Phil 334 Handout Kuhn’s postscript: What is a paradigm?

Kuhn’s Postscript attempt to clarify what is a Paradigm (Masterman’s 21 meanings are too many!):

1. as defining a community (the community: defines what the paradigm is! Yes, circular.)

“the entire constellation of beliefs, values, techniques, and so on shared by the members of a given community” (174)

In other words, Kuhn is arguing for a sociological, rather than an ideological, logical, rational, or philosophical, premise for understanding science: study the actual community of scientists in their actual practice. (And, by implication, he is arguing for a historical premise, as communities are dynamic and change over time.) In doing so he breaks dramatically from “traditional”, that is positivist, philosophy of science, which argued that scientific knowledge is essentially theoretical and ultimately the theory can be reduced to logic, or even better, mathematics.

2. as “one sort of element in that constellation, the concrete puzzle-solutions which, employed as models or examples, can replace explicit rules as a basis for the solution of the remaining puzzles of normal science” (174). After this somewhat specific definition, Kuhn then expands it (!): Paradigms as “constellations of group commitments”: 4 “main sorts of components” of the “disciplinary matrix” (181):

a) symbolic generalizations (e.g., F=ma)

b) beliefs in certain models, particularly for heuristic purposes (“gas molecules act like elastic billiard balls in random motion”)

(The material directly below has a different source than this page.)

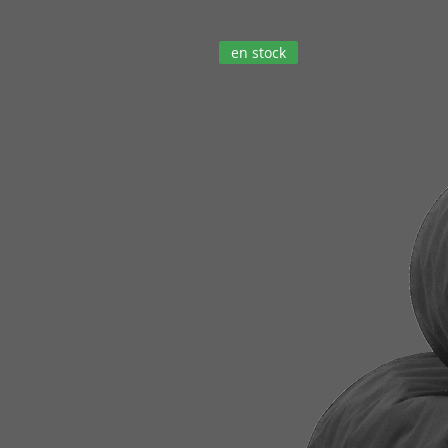
en stock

c) values (e.g., most deeply held are about prediction: prediction should be accurate, quantitative, etc.)

d) exemplars: “Paradigms as shared example is the central element of what I now take to be the most novel and least understood aspect of the book.” (186)

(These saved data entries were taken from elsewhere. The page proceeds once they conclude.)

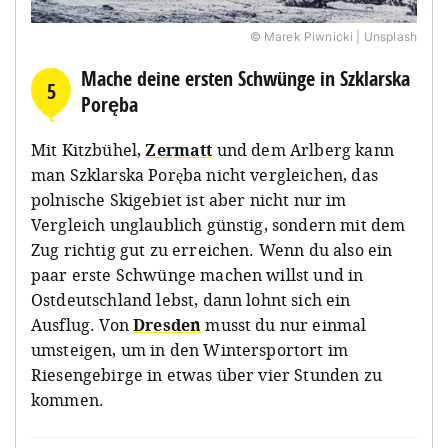
© Marek Piwnicki | Unsplash
Mache deine ersten Schwünge in Szklarska
5
Poręba
Mit Kitzbühel,
Zermatt
und dem Arlberg kann
man Szklarska Poręba nicht vergleichen, das
polnische Skigebiet ist aber nicht nur im
Vergleich unglaublich günstig, sondern mit dem
Zug richtig gut zu erreichen. Wenn du also ein
paar erste Schwünge machen willst und in
Ostdeutschland lebst, dann lohnt sich ein
Ausflug. Von
Dresden
musst du nur einmal
umsteigen, um in den Wintersportort im
Riesengebirge in etwas über vier Stunden zu
kommen.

Kuhn claims this last component is the “philosophically deeper” aspect to paradigm (174). Here his main opponent is, again, the “traditional”, that is positivist, philosophy of science, which argued that scientific activity is essentially methodological and ultimately the method can be reduced to rules (which in turn can be reduced to logic, or even better, mathematics). Further, the only part within the method that cannot be reduced to rules is the scientist’s “contact with nature” (i.e., the scientist’s observation is the report of a certain “sensation” (subjective) that is a response (R) to a particular “stimuli” (S) (objective)). Over against this Kuhn utilizes Michael Polanyi’s notion of “tacit knowledge”, which also built on Gestalt psychology (Gestalt studies “falsified” the S-R sensation-based conception of perception), as the key active component within paradigms-as-exemplars, which Kuhn argues (1) is irreducible to rules, and (2) invokes “neuro-cerebral mechanism” (191) , and “physiochemical laws” (194), i.e. an entirely different kind of complexity than the empiricist S-R scheme (“this localization of the cognitive content of science is wrong” (187)). In doing so Kuhn pushes the “philosophy of science” into cognitive psychology and neuropsychology (“I am currently experimenting with a computer program…” (191, also p. 196))

*Note: Kuhn bypasses all kinds of other possible psychological approaches – social, cultural, discursive, phenomenological, psychodynamic, developmental, etc. – which analyze either the individual, or the individual-within-the-social. He is presumably not interested in that – too subjective? – but wants to jump from sociology directly to neurology.